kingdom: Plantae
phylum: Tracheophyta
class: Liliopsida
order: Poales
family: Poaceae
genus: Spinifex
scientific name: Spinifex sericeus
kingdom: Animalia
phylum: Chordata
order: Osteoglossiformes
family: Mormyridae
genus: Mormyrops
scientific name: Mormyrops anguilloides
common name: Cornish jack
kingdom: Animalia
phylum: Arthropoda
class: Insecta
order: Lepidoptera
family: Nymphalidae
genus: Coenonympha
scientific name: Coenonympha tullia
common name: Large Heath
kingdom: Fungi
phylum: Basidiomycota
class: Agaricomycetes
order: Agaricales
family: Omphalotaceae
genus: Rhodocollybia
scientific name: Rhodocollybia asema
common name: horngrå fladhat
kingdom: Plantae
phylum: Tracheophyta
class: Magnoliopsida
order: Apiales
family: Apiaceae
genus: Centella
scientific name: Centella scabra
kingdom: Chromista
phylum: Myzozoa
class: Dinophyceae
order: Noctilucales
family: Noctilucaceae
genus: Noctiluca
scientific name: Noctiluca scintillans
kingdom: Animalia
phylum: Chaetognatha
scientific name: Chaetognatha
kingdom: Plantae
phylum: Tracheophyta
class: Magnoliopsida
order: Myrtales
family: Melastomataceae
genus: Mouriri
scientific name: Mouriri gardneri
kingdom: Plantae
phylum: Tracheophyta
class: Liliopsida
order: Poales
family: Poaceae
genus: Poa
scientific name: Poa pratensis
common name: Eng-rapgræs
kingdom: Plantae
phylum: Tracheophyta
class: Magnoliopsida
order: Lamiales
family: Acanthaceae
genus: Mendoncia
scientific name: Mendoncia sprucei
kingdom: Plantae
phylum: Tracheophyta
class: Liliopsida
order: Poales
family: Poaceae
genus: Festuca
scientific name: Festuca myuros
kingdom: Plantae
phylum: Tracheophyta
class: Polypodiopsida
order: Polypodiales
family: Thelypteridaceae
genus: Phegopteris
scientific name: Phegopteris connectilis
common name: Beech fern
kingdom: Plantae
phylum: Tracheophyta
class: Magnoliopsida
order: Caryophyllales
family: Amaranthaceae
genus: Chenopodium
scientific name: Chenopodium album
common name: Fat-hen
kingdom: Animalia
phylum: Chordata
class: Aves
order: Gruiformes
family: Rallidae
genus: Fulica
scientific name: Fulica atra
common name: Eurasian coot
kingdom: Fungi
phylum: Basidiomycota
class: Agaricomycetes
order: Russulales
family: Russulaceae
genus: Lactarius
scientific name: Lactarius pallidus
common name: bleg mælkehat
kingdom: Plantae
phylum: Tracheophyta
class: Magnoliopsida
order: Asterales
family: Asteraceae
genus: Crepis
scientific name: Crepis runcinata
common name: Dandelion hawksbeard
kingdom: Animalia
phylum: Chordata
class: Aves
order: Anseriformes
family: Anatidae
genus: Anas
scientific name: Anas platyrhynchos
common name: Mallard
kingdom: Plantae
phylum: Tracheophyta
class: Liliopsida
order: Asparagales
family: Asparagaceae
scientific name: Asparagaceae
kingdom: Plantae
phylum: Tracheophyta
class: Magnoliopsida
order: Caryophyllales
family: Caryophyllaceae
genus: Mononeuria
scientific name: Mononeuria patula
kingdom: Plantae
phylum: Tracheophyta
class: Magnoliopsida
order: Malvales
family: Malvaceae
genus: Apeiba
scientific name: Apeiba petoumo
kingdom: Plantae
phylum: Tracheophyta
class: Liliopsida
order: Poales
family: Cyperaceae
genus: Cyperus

---+---

■ DESCRIPTION OF THE TASK ■
Rewrite the listing above with "common name" switched to "vernacular name" wherever it appears, and leave every other line and word unchanged.

■ TASK RESPONSE ■
kingdom: Plantae
phylum: Tracheophyta
class: Liliopsida
order: Poales
family: Poaceae
genus: Spinifex
scientific name: Spinifex sericeus
kingdom: Animalia
phylum: Chordata
order: Osteoglossiformes
family: Mormyridae
genus: Mormyrops
scientific name: Mormyrops anguilloides
vernacular name: Cornish jack
kingdom: Animalia
phylum: Arthropoda
class: Insecta
order: Lepidoptera
family: Nymphalidae
genus: Coenonympha
scientific name: Coenonympha tullia
vernacular name: Large Heath
kingdom: Fungi
phylum: Basidiomycota
class: Agaricomycetes
order: Agaricales
family: Omphalotaceae
genus: Rhodocollybia
scientific name: Rhodocollybia asema
vernacular name: horngrå fladhat
kingdom: Plantae
phylum: Tracheophyta
class: Magnoliopsida
order: Apiales
family: Apiaceae
genus: Centella
scientific name: Centella scabra
kingdom: Chromista
phylum: Myzozoa
class: Dinophyceae
order: Noctilucales
family: Noctilucaceae
genus: Noctiluca
scientific name: Noctiluca scintillans
kingdom: Animalia
phylum: Chaetognatha
scientific name: Chaetognatha
kingdom: Plantae
phylum: Tracheophyta
class: Magnoliopsida
order: Myrtales
family: Melastomataceae
genus: Mouriri
scientific name: Mouriri gardneri
kingdom: Plantae
phylum: Tracheophyta
class: Liliopsida
order: Poales
family: Poaceae
genus: Poa
scientific name: Poa pratensis
vernacular name: Eng-rapgræs
kingdom: Plantae
phylum: Tracheophyta
class: Magnoliopsida
order: Lamiales
family: Acanthaceae
genus: Mendoncia
scientific name: Mendoncia sprucei
kingdom: Plantae
phylum: Tracheophyta
class: Liliopsida
order: Poales
family: Poaceae
genus: Festuca
scientific name: Festuca myuros
kingdom: Plantae
phylum: Tracheophyta
class: Polypodiopsida
order: Polypodiales
family: Thelypteridaceae
genus: Phegopteris
scientific name: Phegopteris connectilis
vernacular name: Beech fern
kingdom: Plantae
phylum: Tracheophyta
class: Magnoliopsida
order: Caryophyllales
family: Amaranthaceae
genus: Chenopodium
scientific name: Chenopodium album
vernacular name: Fat-hen
kingdom: Animalia
phylum: Chordata
class: Aves
order: Gruiformes
family: Rallidae
genus: Fulica
scientific name: Fulica atra
vernacular name: Eurasian coot
kingdom: Fungi
phylum: Basidiomycota
class: Agaricomycetes
order: Russulales
family: Russulaceae
genus: Lactarius
scientific name: Lactarius pallidus
vernacular name: bleg mælkehat
kingdom: Plantae
phylum: Tracheophyta
class: Magnoliopsida
order: Asterales
family: Asteraceae
genus: Crepis
scientific name: Crepis runcinata
vernacular name: Dandelion hawksbeard
kingdom: Animalia
phylum: Chordata
class: Aves
order: Anseriformes
family: Anatidae
genus: Anas
scientific name: Anas platyrhynchos
vernacular name: Mallard
kingdom: Plantae
phylum: Tracheophyta
class: Liliopsida
order: Asparagales
family: Asparagaceae
scientific name: Asparagaceae
kingdom: Plantae
phylum: Tracheophyta
class: Magnoliopsida
order: Caryophyllales
family: Caryophyllaceae
genus: Mononeuria
scientific name: Mononeuria patula
kingdom: Plantae
phylum: Tracheophyta
class: Magnoliopsida
order: Malvales
family: Malvaceae
genus: Apeiba
scientific name: Apeiba petoumo
kingdom: Plantae
phylum: Tracheophyta
class: Liliopsida
order: Poales
family: Cyperaceae
genus: Cyperus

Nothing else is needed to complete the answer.